### TEXTAUSZUG
"""

Letzlingen l Bis 15 Uhr war am Nationalfeiertag die künftige Übungsstadt der Bundeswehr durch 17 Musiker des Netzwerkes „Lebenslaute“ sowie Friedensaktivisten der Bürgerinitiative Offene Heide besetzt. Von 11 bis 15 Uhr führten die Lebenslaute-Musiker vor dem „Regierungsgebäude“ von Schnöggersburg Chor- und Instrumentalmusik auf - von Johann Sebastian Bach bis Kurt Weill. Es erklangen Lieder gegen den Krieg aus verschiedenen Epochen und Ländern.

„Hiermit wollen die Gruppen am Tag der Deutschen Einheit auf die direkte Kriegsvorbereitung aufmerksam machen, die hier eine ganz neue Dimension erreicht und sich zunehmend einer demokratischen Kontrolle entzieht“, so Malte Fröhlich von der Initiative Offene Heide. Vor dem neuen „Regierungsgebäude“ der Übungsstadt Schnöggersburg wurden die Fahnenmasten mit einer Friedensfahne eingeweiht und somit die Hoffnung auf mehr Frieden in der Welt zum Ausdruck gebracht.

Anzeige gegen Aktivisten

Die Gruppe wurde später von der Polizei von der Baustelle begleitet. Das Bau- und Liegenschaftsmanagement Sachsen-Anhalt, das die Übungsstadt auf einer etwa 6,5 Quadratkilometer großen Fläche im Auftrag des Bundes errichtet, erstattete Anzeige. Die Bundeswehr stellte einen Antrag auf ein Ordnungswidrigkeitsverfahren gegen die Besetzer wegen Hausfriedensbruch, informierte ein Sprecher des Gefechtsübungszentrums in Letzlingen.

Seit 1986 kommen Musiker und Unterstützer aus ganz Deutschland einmal im Jahr zusammen und führen klassische Musik als Aktion zivilen Ungehorsams auf. Konzertaktionen führten das Netzwerk „Lebenslaute“ unter anderem zur US-Kommandozentrale in Stuttgart, in den Braunkohletagebau Hambach oder auf die Baustelle des Atommüll-Endlagers bei Gorleben.

"""

### DATENAUSZÜGE
"""

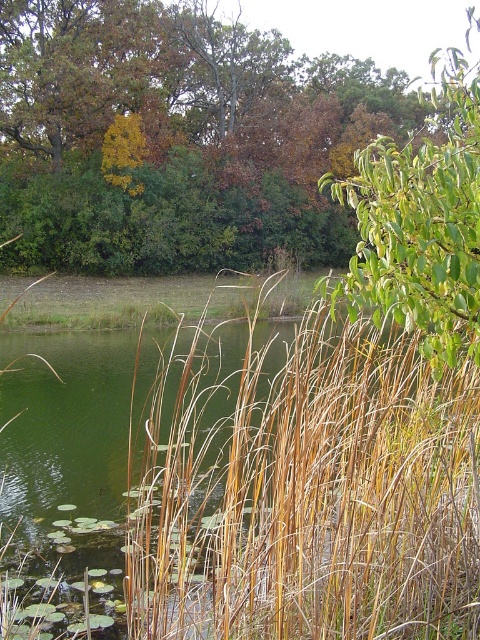
Question: In this image, where is brown leafy tree at upper center located relative to green leafy tree at upper right?

Choices:
 (A) right
 (B) left

Answer: (B)

Question: Among these objects, which one is nearest to the camera?

Choices:
 (A) brown leafy tree at upper center
 (B) green leafy tree at upper right

Answer: (B)

Question: Does brown dry grass at center appear over brown leafy tree at upper center?

Choices:
 (A) yes
 (B) no

Answer: (B)

Question: Among these objects, which one is farthest from the camera?

Choices:
 (A) green leafy tree at upper right
 (B) brown leafy tree at upper center

Answer: (B)

Question: Which point is closer to the camera?

Choices:
 (A) green leafy tree at upper right
 (B) brown dry grass at center
 (C) brown leafy tree at upper center

Answer: (B)

Question: Is brown leafy tree at upper center thinner than green leafy tree at upper right?

Choices:
 (A) no
 (B) yes

Answer: (B)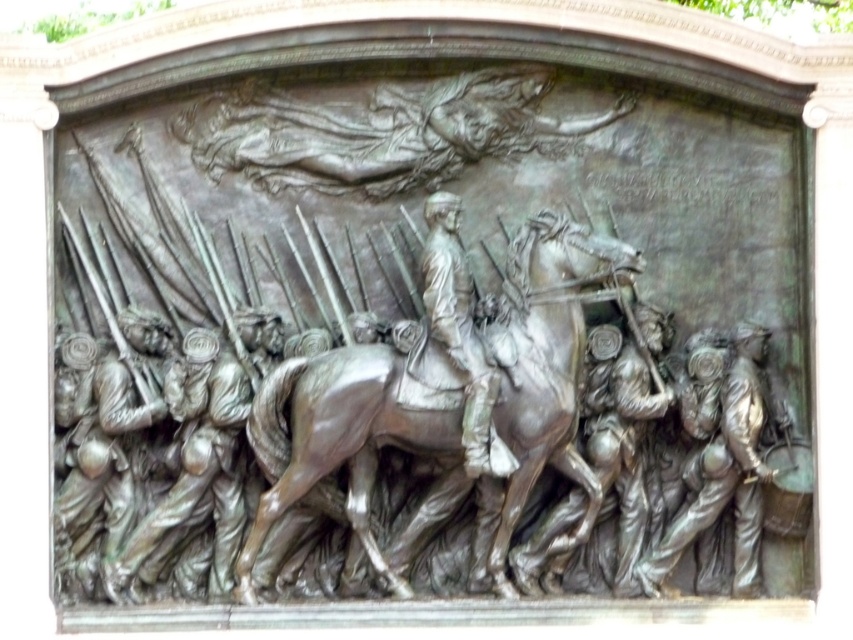
In the scene shown: Does shiny bronze horse at center have a greater width compared to bronze figure at center?

Yes.

Is shiny bronze horse at center positioned behind bronze figure at center?

Yes, it is.

Is point (596, 298) positioned in front of point (454, 326)?

No.

You are a GUI agent. You are given a task and a screenshot of the screen. Output one action in this format:
    pyautogui.click(x=<x>, y=<y>)
    Task: Click on the shiny bronze horse at center
    
    Given the screenshot: What is the action you would take?
    pyautogui.click(x=352, y=433)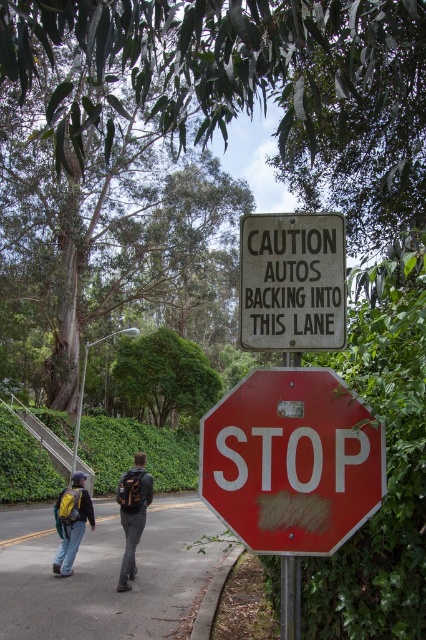
Question: Which point is farther from the camera taking this photo?

Choices:
 (A) (40, 464)
 (B) (250, 333)

Answer: (A)

Question: Among these objects, which one is farthest from the camera?

Choices:
 (A) gray asphalt pavement at lower center
 (B) yellow backpack at left
 (C) green leafy hedge at lower center
 (D) smooth red stop sign at center

Answer: (C)

Question: Is gray asphalt pavement at lower center in front of green leafy hedge at upper center?

Choices:
 (A) yes
 (B) no

Answer: (A)

Question: Is the position of black backpack at center more distant than that of yellow backpack at left?

Choices:
 (A) yes
 (B) no

Answer: (B)

Question: Based on their relative distances, which object is nearer to the smooth red stop sign at center?

Choices:
 (A) gray asphalt pavement at lower center
 (B) yellow backpack at left

Answer: (B)

Question: Is smooth red stop sign at center to the left of green leafy hedge at lower center from the viewer's perspective?

Choices:
 (A) no
 (B) yes

Answer: (A)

"""

### AUFGABEN
A – Geben Sie den Textauszug wortgetreu aus, beginnend mit „Die Gruppe wurde“ und fortlaufend bis einschließlich „Atommüll-Endlagers bei Gorleben.“.
B – Beantworten Sie anhand des Textauszugs:
(i) Wie viele Musiker des Netzwerkes „Lebenslaute“ besetzten die Übungsstadt?
(ii) Wie groß ist die Fläche, auf der die Übungsstadt errichtet wird?
(iii) Seit welchem Jahr kommen Musiker und Unterstützer einmal im Jahr zusammen?
Die Zeilen haben keinen Bezug zum Textauszug.

### LÖSUNGEN
A –
Die Gruppe wurde später von der Polizei von der Baustelle begleitet. Das Bau- und Liegenschaftsmanagement Sachsen-Anhalt, das die Übungsstadt auf einer etwa 6,5 Quadratkilometer großen Fläche im Auftrag des Bundes errichtet, erstattete Anzeige. Die Bundeswehr stellte einen Antrag auf ein Ordnungswidrigkeitsverfahren gegen die Besetzer wegen Hausfriedensbruch, informierte ein Sprecher des Gefechtsübungszentrums in Letzlingen.

Seit 1986 kommen Musiker und Unterstützer aus ganz Deutschland einmal im Jahr zusammen und führen klassische Musik als Aktion zivilen Ungehorsams auf. Konzertaktionen führten das Netzwerk „Lebenslaute“ unter anderem zur US-Kommandozentrale in Stuttgart, in den Braunkohletagebau Hambach oder auf die Baustelle des Atommüll-Endlagers bei Gorleben.

B –
(i) 17 Musiker
(ii) Etwa 6,5 Quadratkilometer
(iii) Seit 1986